Son olarak sağ tarafta "izle" yazan yere tıklayıp blogu takip edebilir ya da "e-posta ile takip et"e tıklayıp yeni yazıların bildirimlerini alabilirsiniz. En iyi dileklerimle... Sevgiler, D!

3 yorum:

  1. Öncelikle Sosyal Medya Diyeti Ayımız kutlu olsun diyor :) başarılarımızın devamını diliyorum (hayat böyle daha bir gerçekçi gelmiyor mu sana da sevgili Duyguşum ). İkinci olarak ise What Happened to Monday'i çok merak ediyordum artık sen de önerdiğine göre izlemem şart oldu kendisini listemin en başına çekiyorum hemen :D . İnsan zamanla kendine değişik zevkler edinebiliyor; mesela ben eskiden (yani lise zamanında diyebilirim) müzikal tarzı filmleri izleyemezdim. Nedenini pek kavrayamadığım bir şekilde şu an en sevdiğim filmler arasında bunlar da yer alıyor (tabi bu konuda daha kaliteli yapımlara çok daha rahat ulaşabilmemizin bir etkisi yok değil). O nedenle listeme sayende ekleyeceğim The Greatest Showman için teşekkür ediyor, seni özlediğimi buradan da belirtip özelden rahatsız etmeye geliyorum hemen :) .

    Sevgiler C.

    YanıtlaSil
    Yanıtlar
    1. Seni pamuklara sarmalar sararım... şarkısı gelsin benden sana. Üşenmeden okuduğun ve kendine bir film seçtiğin için 10 yüz milyon puan! What Happened to Monday hoş güzel hem azıcık düşündüren hem de vakit geçirmelik bir film. Yer yer keşke daha iyi oynasalardı dediğim sahneler olmadı değil. Ama geneli güzeldi.
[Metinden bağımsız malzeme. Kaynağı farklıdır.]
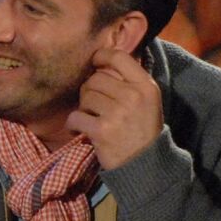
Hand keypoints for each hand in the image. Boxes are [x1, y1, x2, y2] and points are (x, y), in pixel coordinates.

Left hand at [65, 47, 163, 169]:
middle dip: (90, 91)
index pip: (119, 57)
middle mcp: (133, 96)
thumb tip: (101, 61)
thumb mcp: (147, 101)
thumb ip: (129, 81)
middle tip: (96, 106)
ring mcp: (117, 113)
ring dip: (83, 108)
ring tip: (93, 119)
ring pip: (84, 96)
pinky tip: (81, 130)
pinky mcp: (102, 130)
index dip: (101, 56)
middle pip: (95, 79)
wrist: (146, 164)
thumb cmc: (142, 129)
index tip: (94, 63)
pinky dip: (73, 124)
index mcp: (146, 86)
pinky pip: (75, 116)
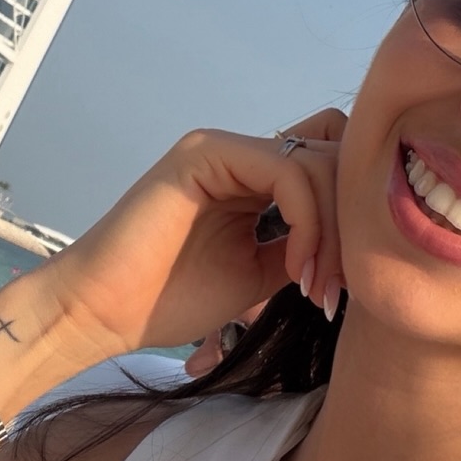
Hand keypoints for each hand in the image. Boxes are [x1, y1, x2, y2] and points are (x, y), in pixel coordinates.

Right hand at [41, 108, 346, 355]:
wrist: (103, 313)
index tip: (338, 290)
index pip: (330, 169)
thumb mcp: (259, 272)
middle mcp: (241, 154)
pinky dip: (308, 222)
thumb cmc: (169, 299)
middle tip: (334, 291)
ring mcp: (223, 148)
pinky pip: (287, 171)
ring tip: (314, 287)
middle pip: (335, 158)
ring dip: (332, 233)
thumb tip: (358, 244)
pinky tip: (296, 269)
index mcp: (252, 177)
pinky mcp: (207, 153)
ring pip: (318, 163)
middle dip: (349, 228)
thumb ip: (301, 246)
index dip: (350, 223)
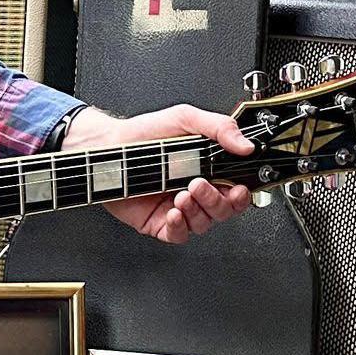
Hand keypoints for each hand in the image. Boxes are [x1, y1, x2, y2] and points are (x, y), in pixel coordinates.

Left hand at [58, 105, 252, 243]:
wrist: (110, 146)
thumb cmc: (145, 134)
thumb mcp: (185, 119)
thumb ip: (219, 128)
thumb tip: (245, 144)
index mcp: (208, 169)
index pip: (236, 189)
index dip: (241, 194)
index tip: (238, 188)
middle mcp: (196, 191)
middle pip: (223, 210)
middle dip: (216, 201)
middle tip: (198, 185)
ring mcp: (179, 208)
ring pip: (203, 224)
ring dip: (197, 212)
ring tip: (182, 195)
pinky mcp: (159, 223)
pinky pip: (178, 235)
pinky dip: (179, 227)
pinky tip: (173, 213)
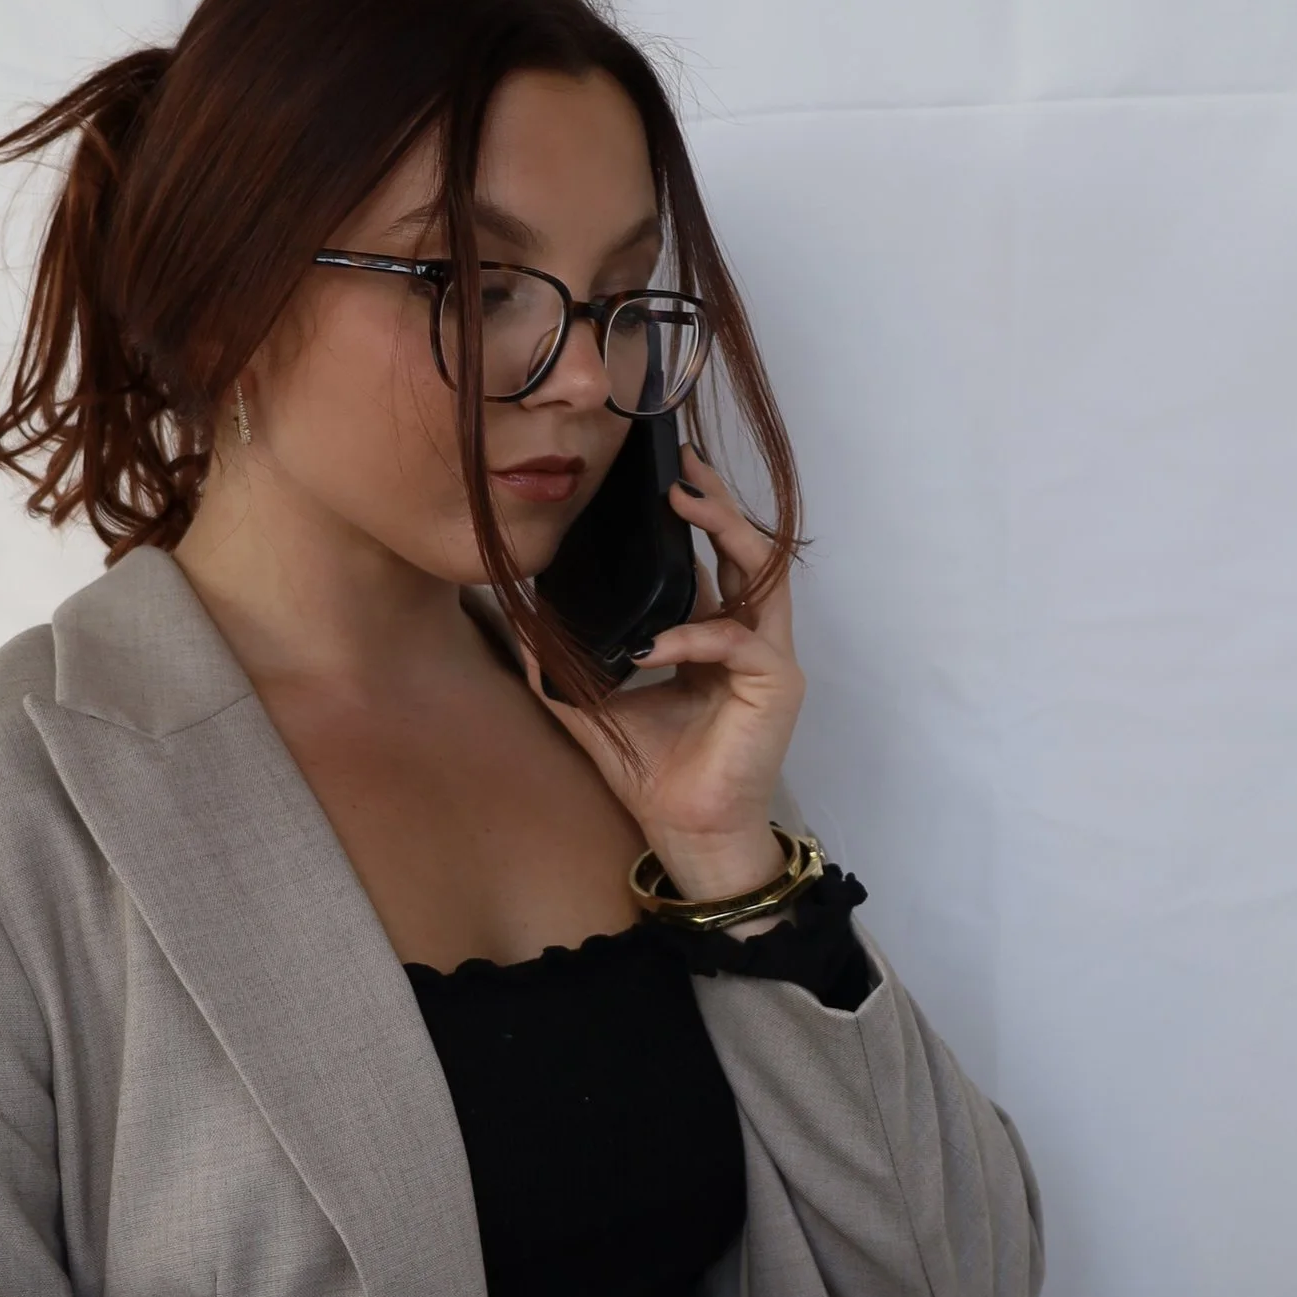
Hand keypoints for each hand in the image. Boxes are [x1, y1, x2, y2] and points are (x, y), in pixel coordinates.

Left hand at [533, 447, 803, 902]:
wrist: (683, 829)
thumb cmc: (652, 771)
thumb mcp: (594, 701)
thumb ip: (564, 658)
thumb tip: (518, 613)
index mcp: (712, 634)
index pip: (712, 557)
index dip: (693, 513)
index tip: (660, 475)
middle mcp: (747, 636)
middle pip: (745, 548)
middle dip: (716, 500)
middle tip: (678, 466)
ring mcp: (769, 657)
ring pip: (761, 572)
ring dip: (725, 530)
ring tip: (685, 501)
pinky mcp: (778, 684)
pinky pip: (737, 640)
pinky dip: (695, 635)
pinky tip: (657, 645)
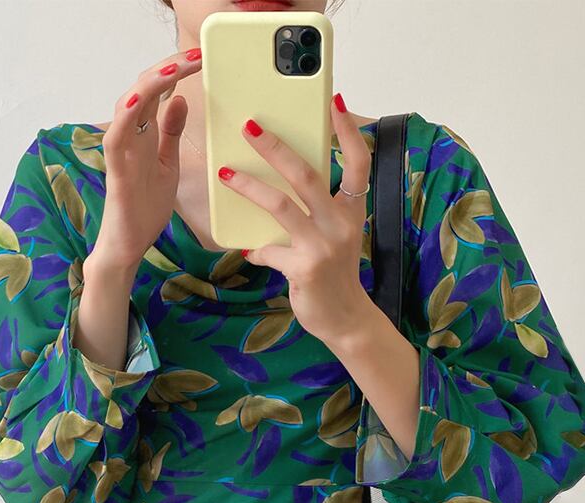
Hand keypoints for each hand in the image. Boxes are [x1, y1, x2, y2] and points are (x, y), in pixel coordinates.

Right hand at [86, 47, 202, 280]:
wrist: (128, 246)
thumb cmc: (143, 208)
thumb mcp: (168, 164)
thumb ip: (170, 133)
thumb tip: (180, 100)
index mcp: (144, 135)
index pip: (158, 92)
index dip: (176, 72)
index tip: (200, 58)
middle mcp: (130, 137)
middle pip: (143, 90)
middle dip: (168, 68)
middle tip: (196, 54)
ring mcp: (121, 153)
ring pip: (128, 106)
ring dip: (150, 84)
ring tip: (174, 68)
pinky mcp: (116, 173)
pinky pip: (116, 139)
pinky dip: (126, 117)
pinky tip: (139, 100)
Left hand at [217, 93, 372, 345]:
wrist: (345, 319)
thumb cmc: (334, 274)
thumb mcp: (334, 237)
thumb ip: (315, 213)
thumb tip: (277, 187)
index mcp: (351, 211)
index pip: (358, 163)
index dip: (347, 131)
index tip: (333, 102)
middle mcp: (340, 224)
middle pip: (307, 174)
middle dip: (275, 147)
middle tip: (249, 126)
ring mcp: (323, 246)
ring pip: (281, 205)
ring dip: (249, 186)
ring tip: (226, 174)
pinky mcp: (304, 268)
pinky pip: (267, 250)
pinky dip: (254, 248)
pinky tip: (246, 248)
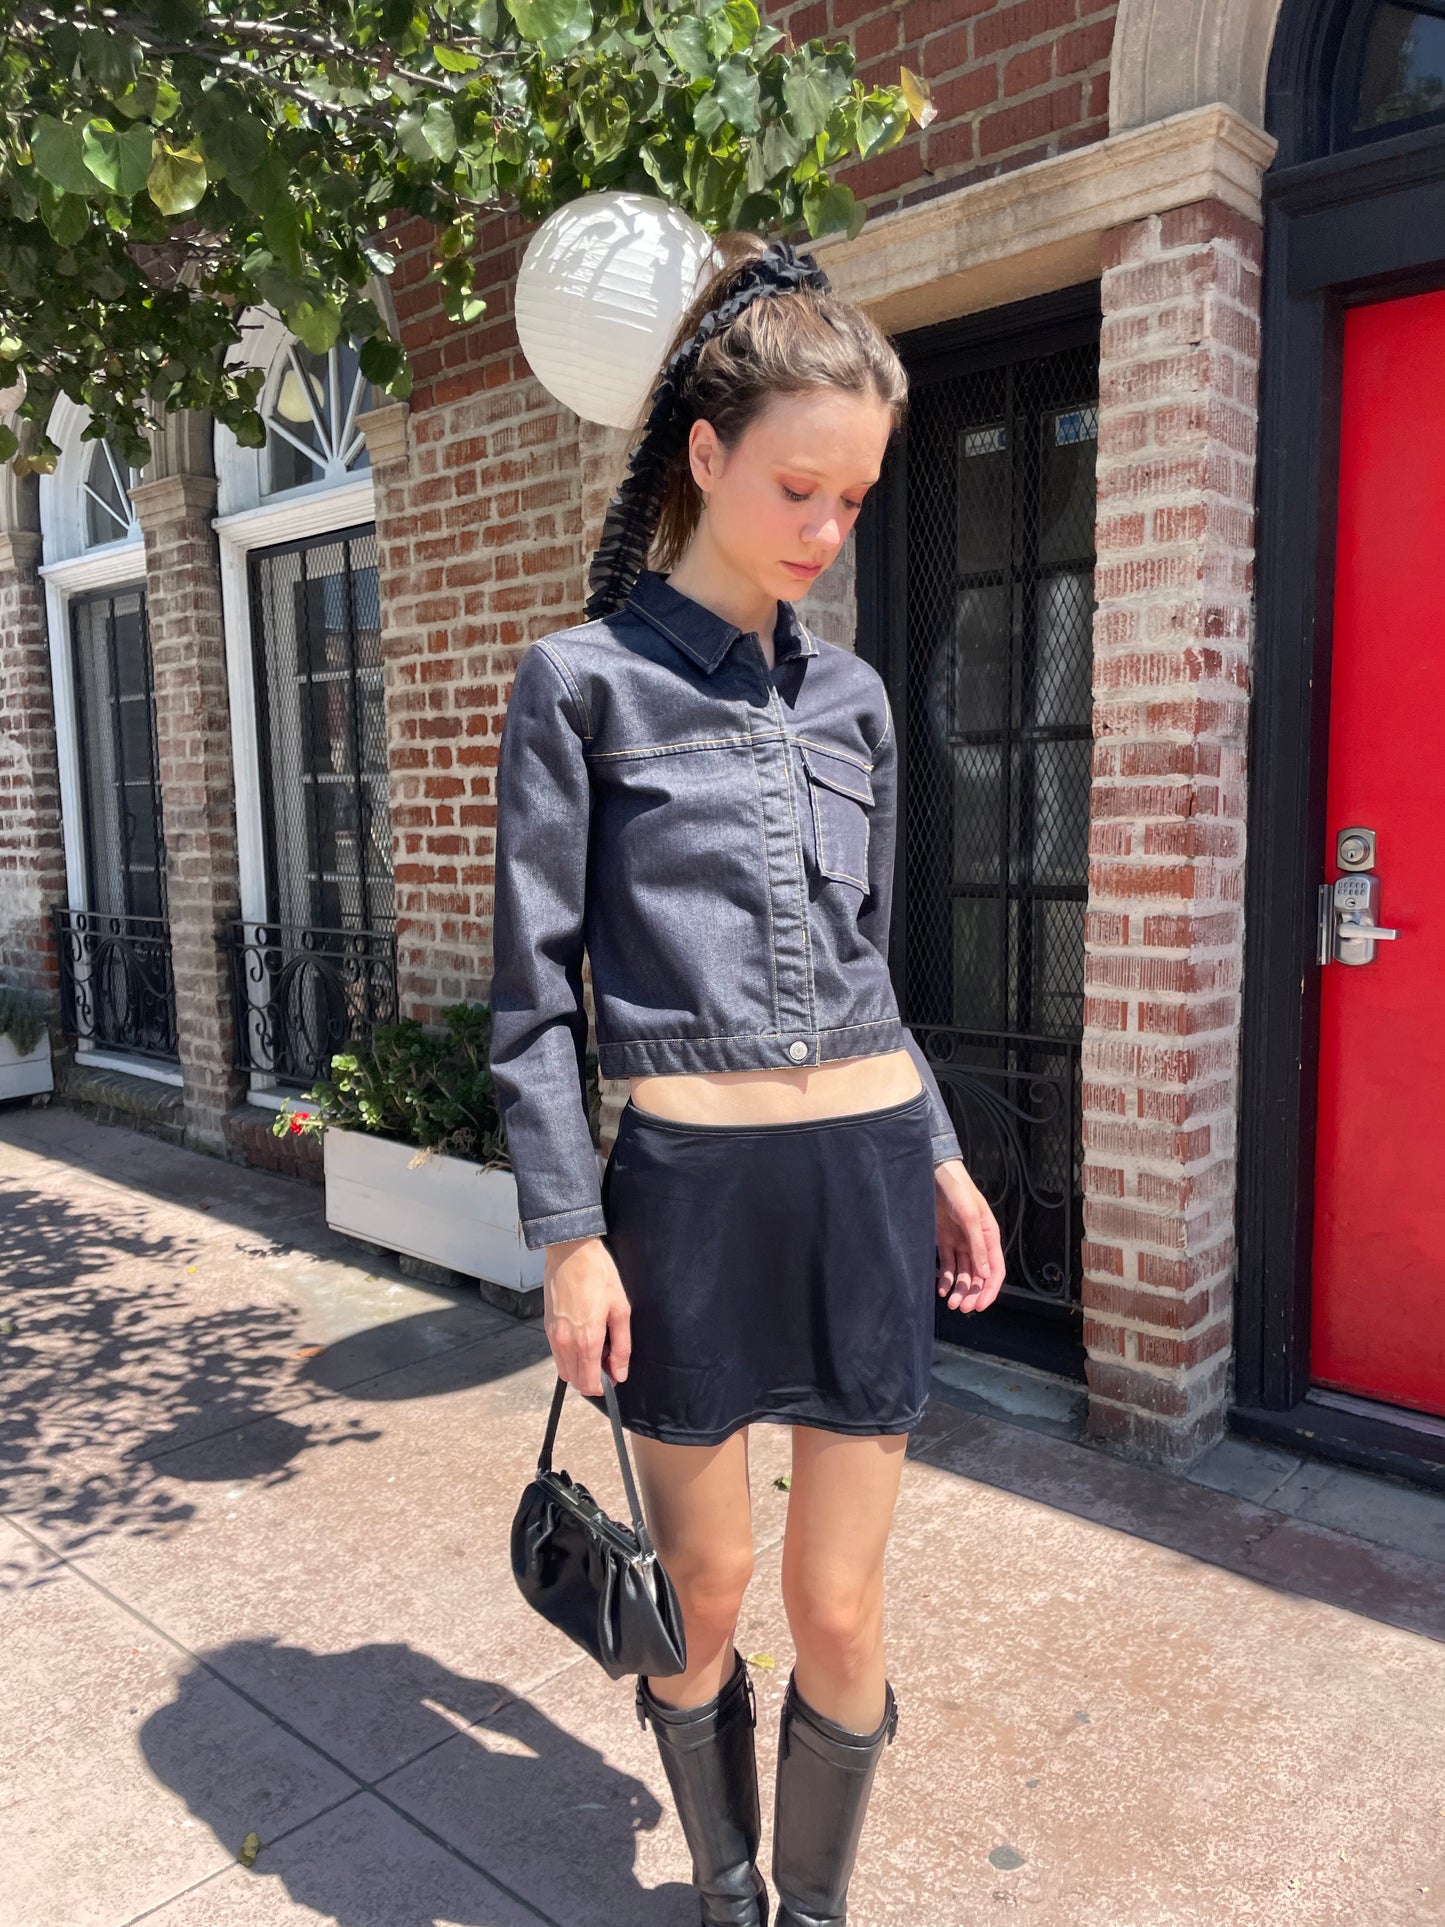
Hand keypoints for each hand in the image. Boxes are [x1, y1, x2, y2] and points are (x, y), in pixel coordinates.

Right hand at [542, 1234, 632, 1394]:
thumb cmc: (598, 1274)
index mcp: (586, 1340)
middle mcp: (565, 1342)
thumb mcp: (620, 1309)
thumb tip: (620, 1373)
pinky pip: (557, 1354)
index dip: (603, 1386)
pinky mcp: (546, 1326)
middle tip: (607, 1359)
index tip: (613, 1375)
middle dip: (591, 1378)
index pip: (589, 1384)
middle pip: (575, 1381)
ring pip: (564, 1369)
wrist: (570, 1251)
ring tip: (595, 1346)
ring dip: (579, 1368)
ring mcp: (553, 1335)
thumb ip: (621, 1346)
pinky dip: (569, 1355)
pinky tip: (582, 1336)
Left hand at [933, 1158, 1004, 1313]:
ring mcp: (960, 1243)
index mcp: (990, 1237)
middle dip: (973, 1293)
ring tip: (951, 1304)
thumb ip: (977, 1245)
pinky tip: (942, 1290)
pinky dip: (946, 1279)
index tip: (981, 1306)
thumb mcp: (970, 1217)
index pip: (995, 1270)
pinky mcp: (945, 1241)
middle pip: (979, 1276)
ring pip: (963, 1274)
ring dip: (960, 1290)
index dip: (990, 1290)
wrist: (937, 1175)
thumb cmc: (958, 1191)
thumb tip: (986, 1274)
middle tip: (962, 1308)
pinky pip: (948, 1265)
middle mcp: (977, 1243)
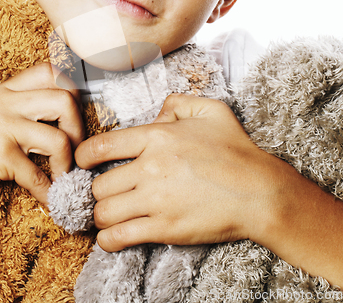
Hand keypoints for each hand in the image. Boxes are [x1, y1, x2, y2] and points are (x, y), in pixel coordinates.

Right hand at [0, 63, 83, 221]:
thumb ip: (18, 107)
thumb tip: (58, 114)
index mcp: (5, 90)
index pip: (50, 72)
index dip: (72, 89)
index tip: (76, 112)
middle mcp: (6, 103)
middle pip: (65, 99)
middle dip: (78, 127)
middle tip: (75, 146)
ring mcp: (3, 128)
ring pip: (59, 138)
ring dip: (67, 162)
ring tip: (62, 174)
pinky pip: (37, 176)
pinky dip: (48, 191)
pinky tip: (49, 198)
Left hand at [75, 94, 288, 251]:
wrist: (260, 192)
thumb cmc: (237, 150)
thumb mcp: (211, 110)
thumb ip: (178, 102)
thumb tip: (156, 114)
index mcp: (158, 137)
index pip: (101, 146)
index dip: (83, 156)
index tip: (82, 163)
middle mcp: (151, 167)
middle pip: (99, 184)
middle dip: (97, 190)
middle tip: (106, 192)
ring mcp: (156, 200)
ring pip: (104, 212)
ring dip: (101, 215)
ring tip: (110, 214)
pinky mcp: (164, 228)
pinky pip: (118, 237)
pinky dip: (107, 240)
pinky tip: (112, 236)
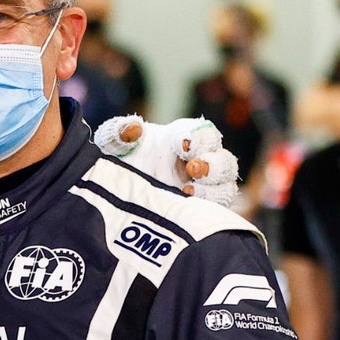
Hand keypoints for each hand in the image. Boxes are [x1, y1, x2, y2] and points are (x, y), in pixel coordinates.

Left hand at [92, 114, 239, 205]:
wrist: (115, 194)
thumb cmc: (122, 160)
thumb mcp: (113, 144)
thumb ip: (119, 132)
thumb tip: (132, 129)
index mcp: (184, 139)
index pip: (204, 133)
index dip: (198, 137)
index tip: (182, 145)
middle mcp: (201, 161)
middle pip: (223, 160)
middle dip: (213, 164)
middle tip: (193, 168)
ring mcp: (204, 188)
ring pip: (226, 185)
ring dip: (213, 188)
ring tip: (189, 191)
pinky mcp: (202, 210)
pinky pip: (217, 210)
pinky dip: (208, 208)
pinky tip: (188, 206)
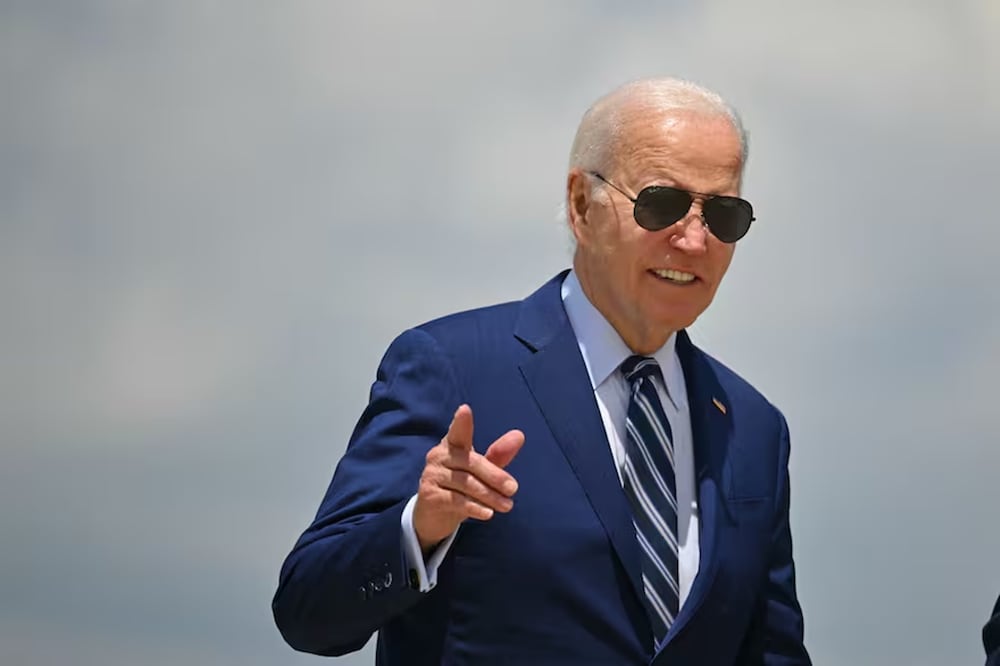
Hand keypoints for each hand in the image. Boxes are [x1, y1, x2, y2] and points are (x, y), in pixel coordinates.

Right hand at [412, 404, 523, 552]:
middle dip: (494, 476)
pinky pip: (456, 501)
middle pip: (471, 463)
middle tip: (513, 488)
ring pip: (465, 483)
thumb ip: (498, 455)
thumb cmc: (460, 487)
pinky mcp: (429, 495)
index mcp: (452, 445)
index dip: (461, 422)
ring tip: (507, 506)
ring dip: (489, 495)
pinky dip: (474, 507)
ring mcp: (431, 475)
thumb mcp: (480, 472)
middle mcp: (438, 456)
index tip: (465, 409)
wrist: (433, 516)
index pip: (458, 432)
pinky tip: (488, 513)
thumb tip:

Müzikal filmlere ben de ayılıp bayılmam ama La La Land göz bebeğim. ❤ The Greatest Showman de çok güzeldi mükemmel olmasa da. Batman serisini izlemediysen lütfen izle. Özellikle 2 ve 3. film muhteşem! Süper kahraman algısını yıkıp yeniden yazmış Christopher Nolan. Instagram ve diğer hesaplarımızın detoksu ise gerçekten çok güzel. Birçok güzel tarafı var. Girdiğimizde de bir bağımlı değiliz tabii ki ama hiç girmemek hesabı dondurmak bambaşka. Ne gerek var bile denilebilir! Ama blogu daha çok insana yaymak için, güzel insanlar tanımak için, kitap-film kültürünü arttırmak ya da o tür paylaşımlarda bulunmak için vb. birebir. Ben de bir dolu teşekkür eder yine bekleriz efendim diyorum. Not: Senden de yeni bir yazı gelse mi?!